I straightened my spine, gathering courage to keep telling my tale. “Two weeks after Aslan was shot, my father travelled to Townsville to tell Griffen Yule what’d happened. Griffen’s unofficial renovator and book-keeper was dead, and I was far too broken to resume my studies—”

“Hang on.” Dylan held up his hand, his mind whip fast. “You’re telling me that you’ve worn the title of a marine biologist turned utopia mastermind for decades, and yet...you never graduated?”

“Correct.” I managed a small, sad chuckle. “I never went back to school. I was pregnant. My heart was in pieces. I wasn’t in the right headspace or lifespace to resume.”

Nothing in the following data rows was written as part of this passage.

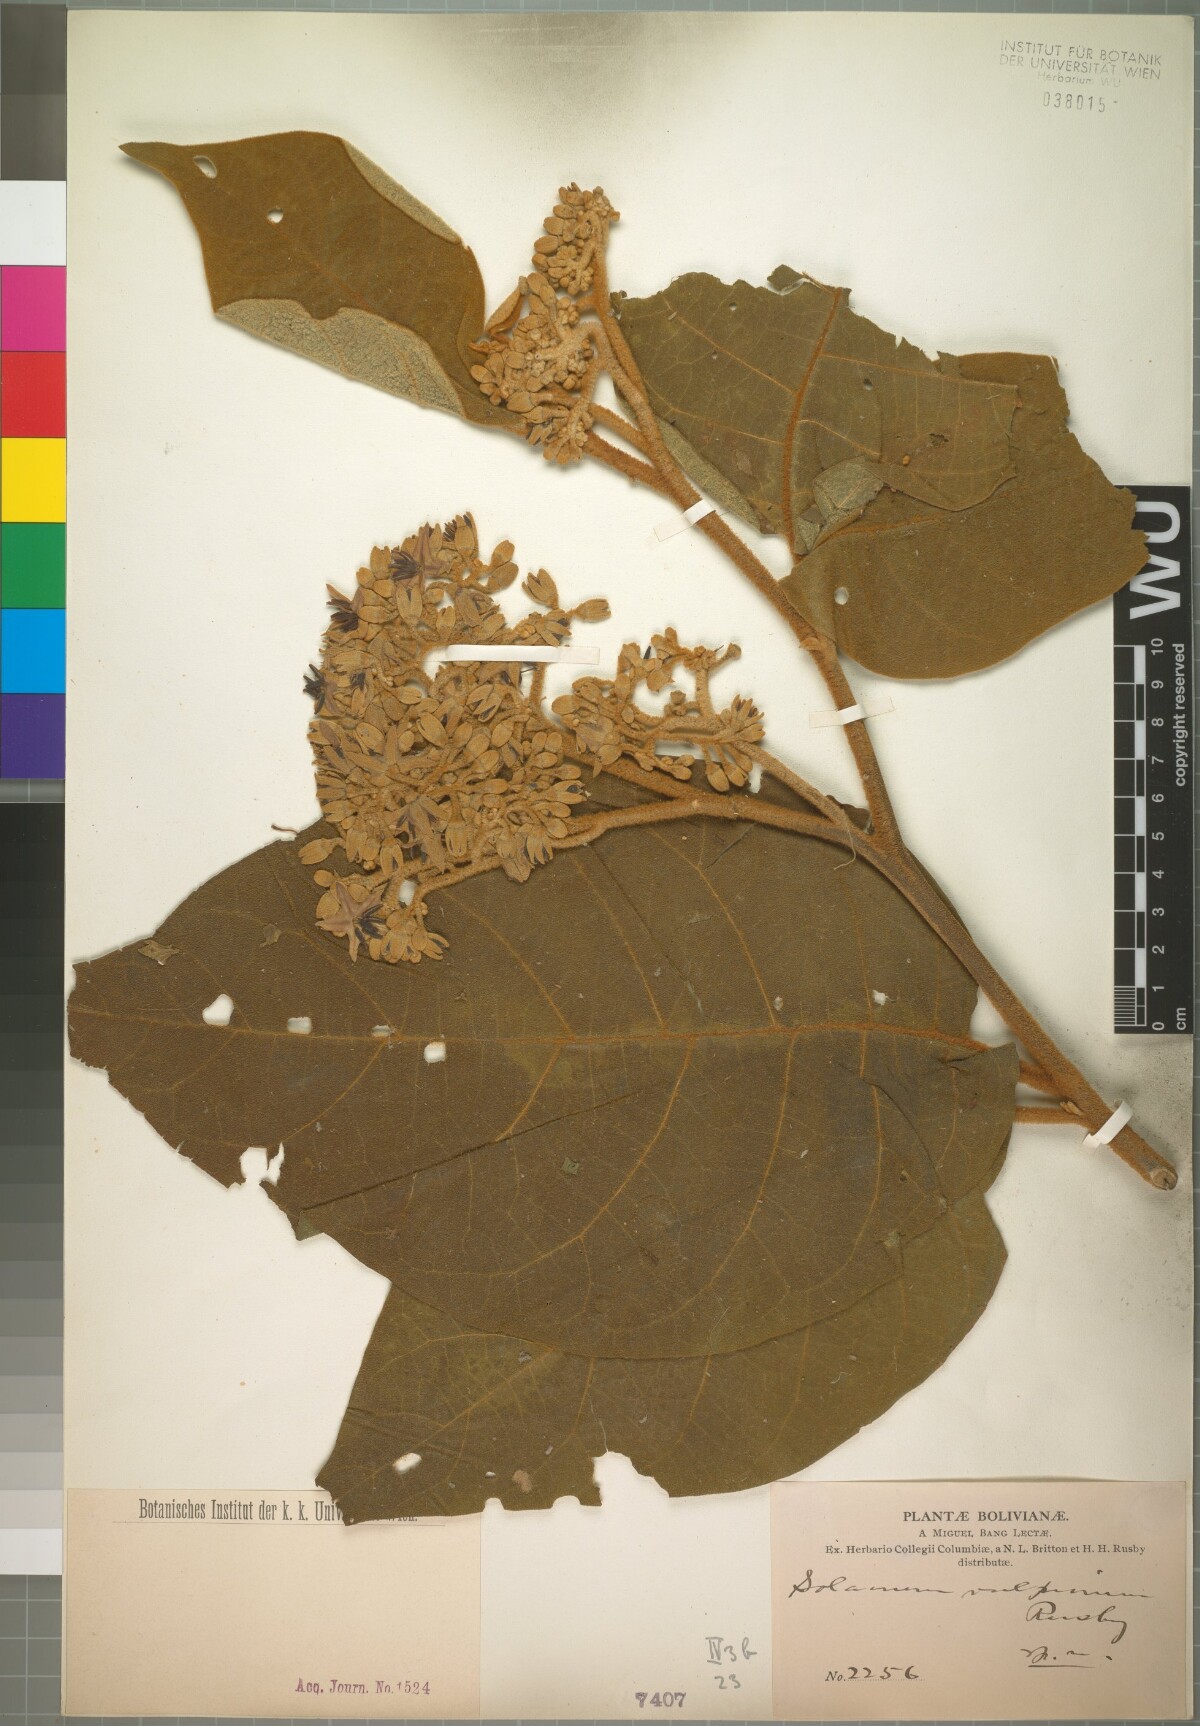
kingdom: Plantae
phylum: Tracheophyta
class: Magnoliopsida
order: Solanales
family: Solanaceae
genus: Solanum
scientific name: Solanum actaeibotrys
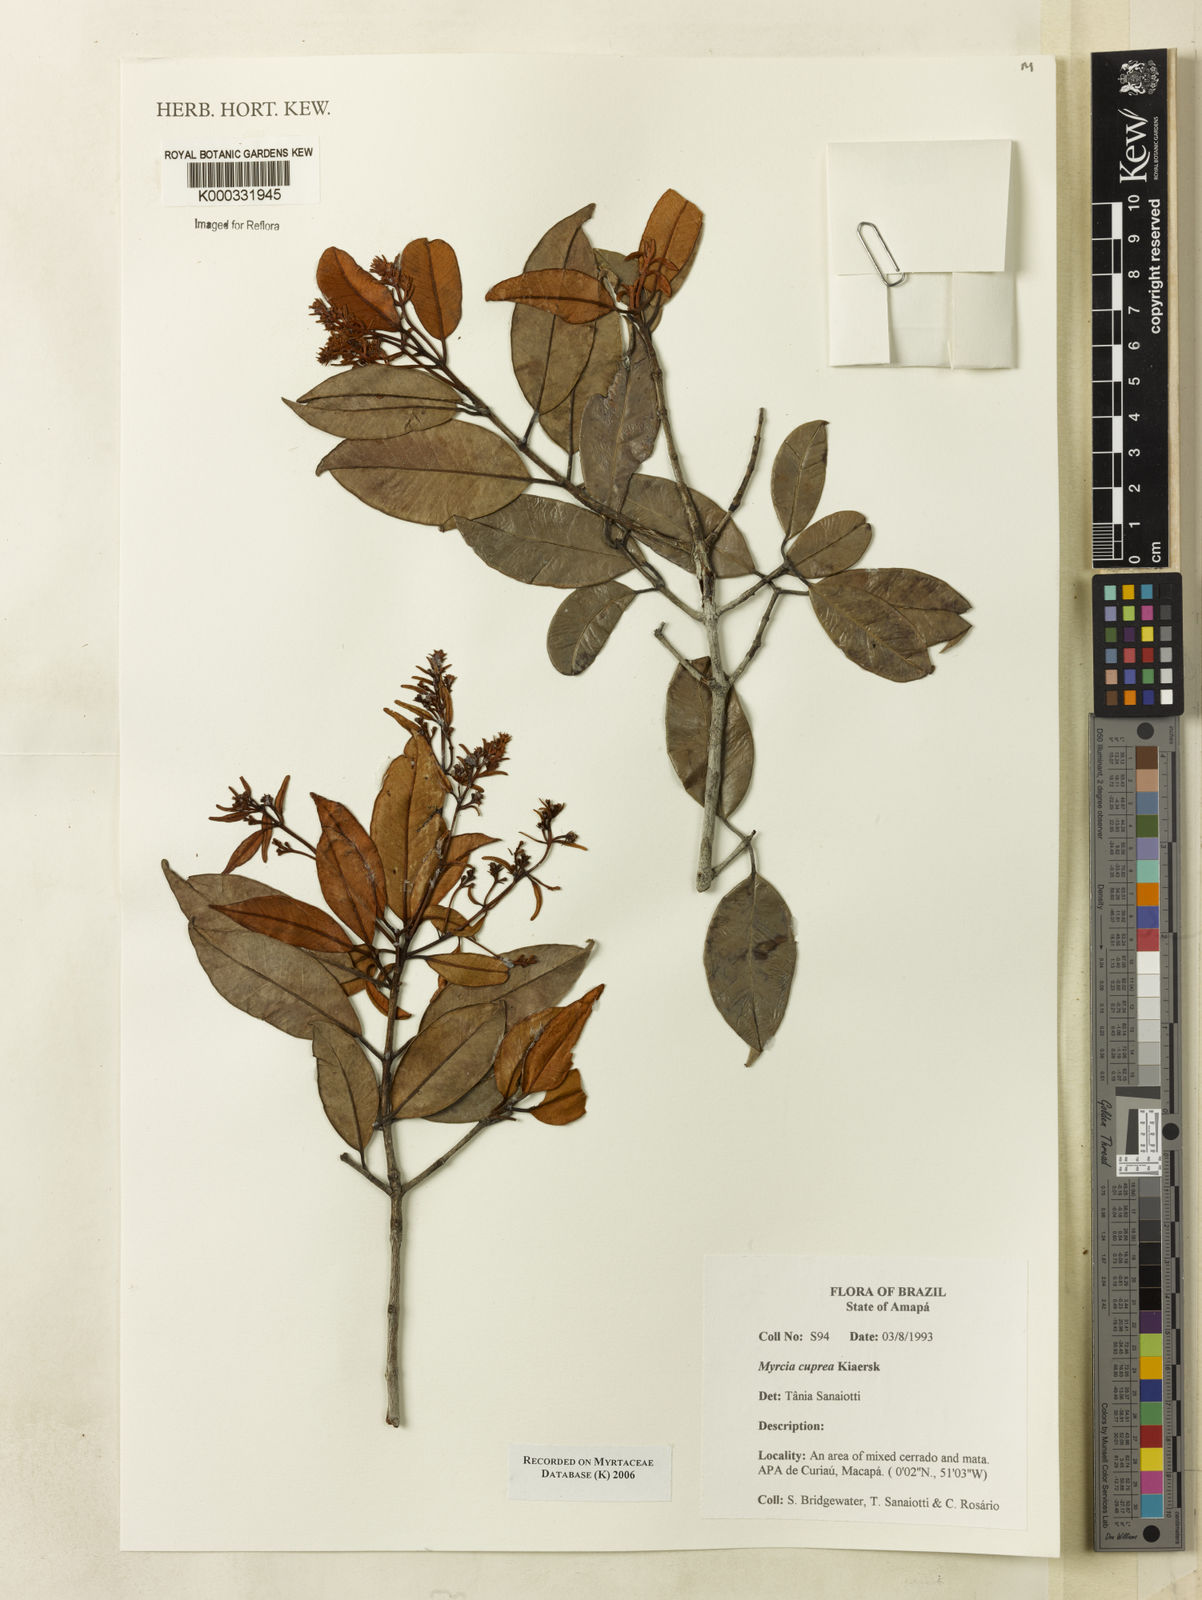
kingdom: Plantae
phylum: Tracheophyta
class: Magnoliopsida
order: Myrtales
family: Myrtaceae
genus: Myrcia
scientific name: Myrcia cuprea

“Wow.” Dylan breathed. “That’s—”

“A lie, I know.” I shrugged. “But just because I don’t have an official degree doesn’t mean I’m not a marine biologist. I’m second generation. I’ve dedicated my life to the ocean.”

“You were saying...?” Margot prompted, cutting Dylan’s surprise off at the knees.

For a moment, I forgot. Old age made my mind a little dithery, but then I remembered and continued, “My father stayed down south for a few days, packing up our things. He donated our second-hand furniture and brought back boxes of clothes and mementos. He closed that chapter of our lives so I didn’t have to, and when I padded down to the beach at three in the morning—which had become my habit to scream at the moon for taking Aslan from me—I stopped and just stared at those boxes stacked in the garage.

“I found myself opening a box and on the top was my sunset dress. The exact replica to the one I’d worn when I was raped. The one I’d been wearing when Aslan had been beaten and shoved into the street.”

“Oh, no.” Margot gasped. “That dress was cursed.”

“It was.”

“W-What did you do?”

“I did what any grieving young widow would do. I lost myself. I fell into fury for that dress. For that bad omen. That cursed piece of clothing. I took the box holding Aslan’s work shorts and well-worn t-shirts, jumbled together with my pretty skirts and tops, and I placed them in a pile on his bed in the sala.

“The sala where I’d slept ever since Aslan had gone. The sala that used to hold so many happy dreams but now only swirled with nightmares. I bundled up the sunset dress. I poured my mother’s favourite lychee liqueur over it, stole my father’s lighter that he used for an occasional cigar, and...I set it all on fire.”